Share information seamlessly across departments for the overall good of your patients. Here is an example of the danger of data silos: A surgical oncologist orders a germline panel on a patient preoperatively. When the results are returned, the oncologist sees an incidental note about the VKOR1 gene, which could potentially can have significant alterations in warfarin pharmacodynamics and maintenance dose. If locked in the oncology precision medicine solution, concerns about improper dosing and bleeding risk would likely not be accessible by others at disparate venues of care (i.e., valvular heart treatment, pulmonary embolism or stroke.)
Integrate test results within individual patient records and the clinical decision-making workflow. Like other lab or radiology results, genomic data should be available to providers during patient encounters so they can consider relevant factors alongside other clinical information.

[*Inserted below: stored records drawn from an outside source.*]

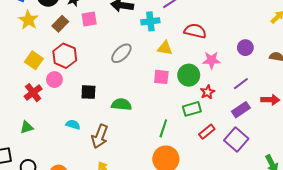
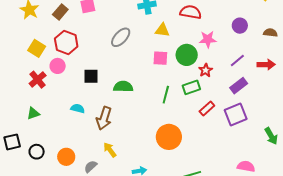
red arrow: (270, 100) -> (266, 64), moved
green line: (163, 128) -> (166, 95), moved
purple square: (236, 139) -> (236, 114), turned 30

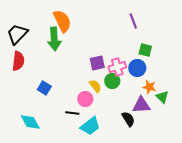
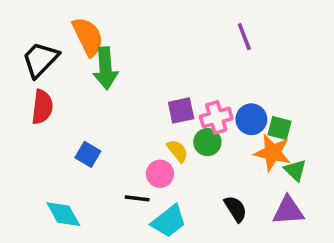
orange semicircle: (62, 21) -> (88, 37), moved
green square: (145, 50) -> (279, 128), moved
orange star: (149, 87) -> (272, 153), size x1.5
purple triangle: (141, 105) -> (288, 211), moved

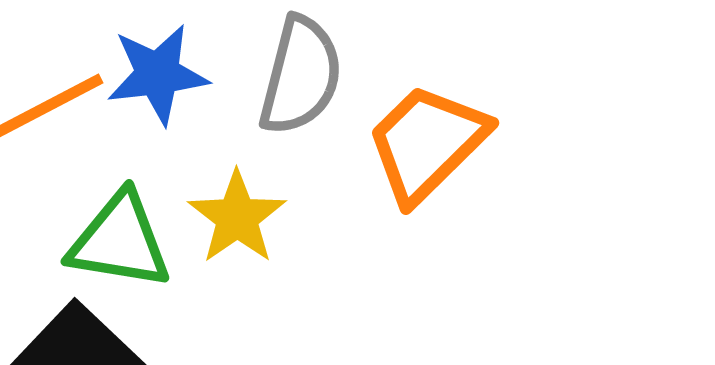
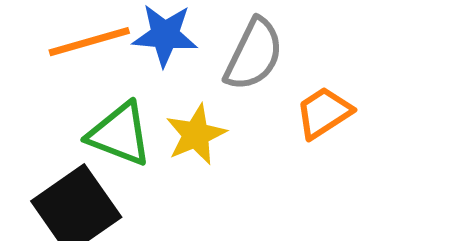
orange trapezoid: (427, 143) -> (324, 113), size x0.7

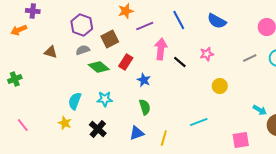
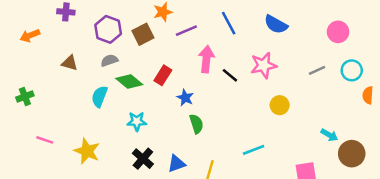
purple cross: (33, 11) -> (66, 12), moved
brown square: (110, 39) -> (143, 34), moved
pink star: (207, 54) -> (263, 65), size x1.5
cyan semicircle: (75, 101) -> (99, 96), moved
green semicircle: (145, 107) -> (196, 124), moved
yellow star: (65, 123) -> (87, 151), size x1.5
pink line: (23, 125) -> (45, 140), moved, turned -32
black cross: (98, 129) -> (143, 159), moved

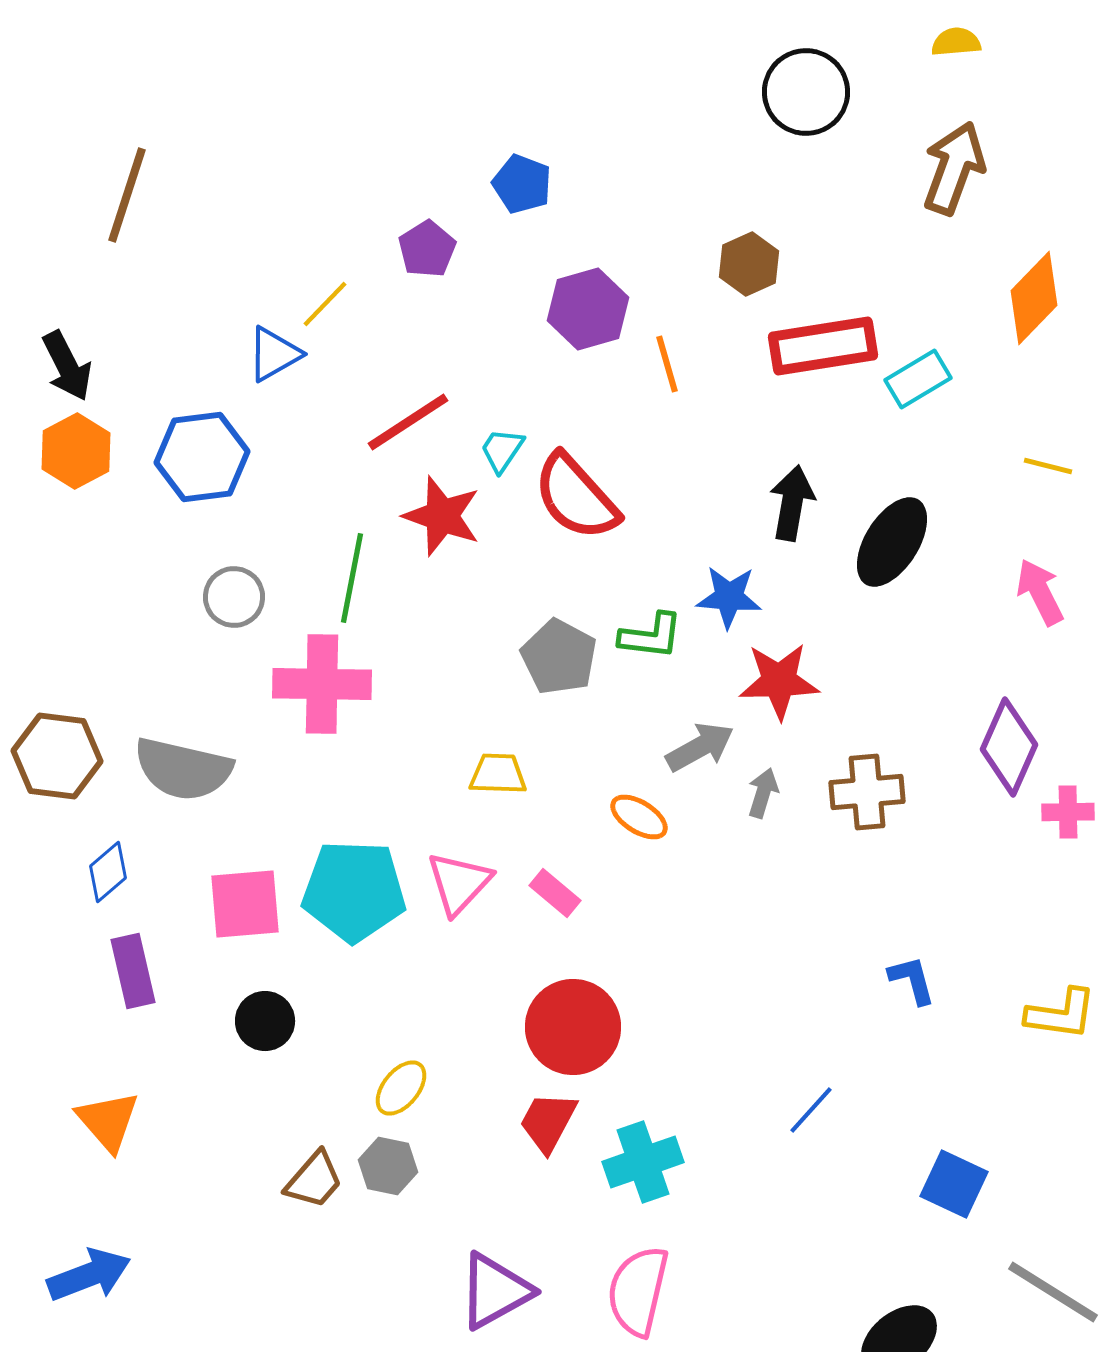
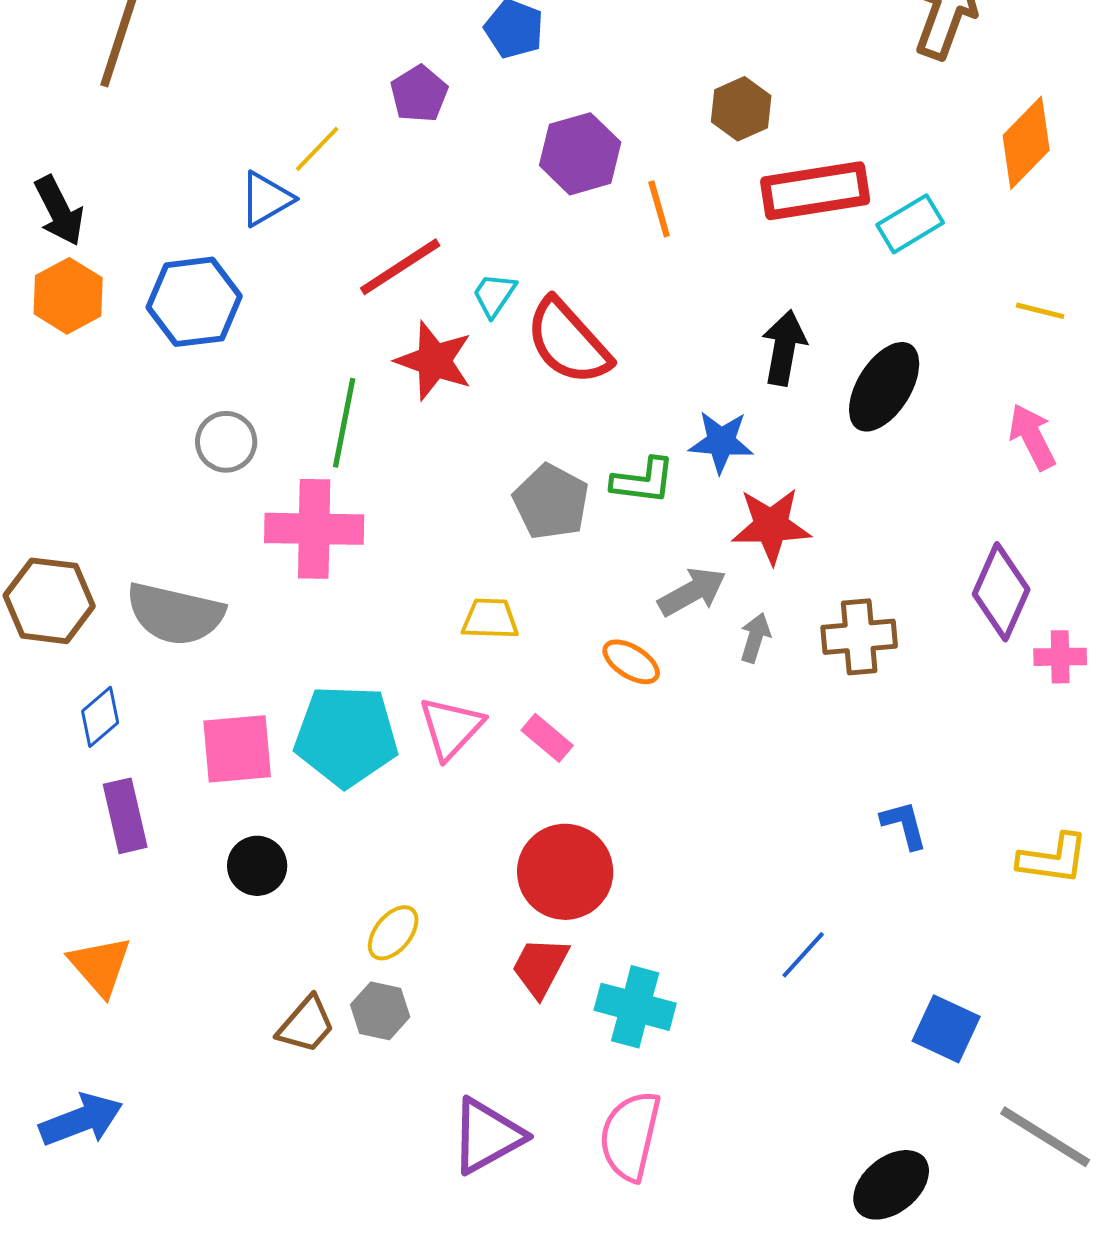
cyan cross: (643, 1162) -> (635, 1007), turned 34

Futureproof your precision medicine program. The science of genomics is advancing rapidly. We will know much more tomorrow – about genetic variants, about therapeutics applications, about emerging risks – than we do today. Precision medicine tools must be designed to allow for the fast pace of change to they maintain value over time.

Recognized as a thought leader in the field of precision medicine, Dr. Joel Diamond is an Adjunct Associate Professor of Biomedical Informatics at the University of Pittsburgh and is Chief Medical Officer for 2bPrecise, LLC. He is a diplomat of the American Board of Family Practice and a fellow in the American Academy of Family Physicians. He cares for patients at Handelsman Family Practice in Pittsburgh, Pennsylvania.

1 Van Driest SL, Shi Y, Bowton EA, Schildcrout JS, Peterson JF, Pulley J, Denny JC, Roden DM; Clinically actionable genotypes among 10,000 patients with preemptive pharmacogenomic testing; Clin Pharmacol Ther. 2014 Apr;95(4):423-31. doi: 10.1038/clpt.2013.229. Epub 2013 Nov 19.
2 Verbeurgt, P., T. Mamiya and J. Oesterheld (2014). "How common are drug and gene interactions? Prevalence in a sample of 1143 patients with CYP2C9, CYP2C19 and CYP2D6 genotyping." Pharmacogenomics 15(5): 655-665.
3 Rosenthal, E, Evans, B, Kidd, S, Brown, K, Gorringe, H, van Orman, M, Manley, S; Increased Identification of Candidates for High-Risk Breast Cancer Screening Through Expanded Genetic Testing; JACR 2017; 14(4): 561-568.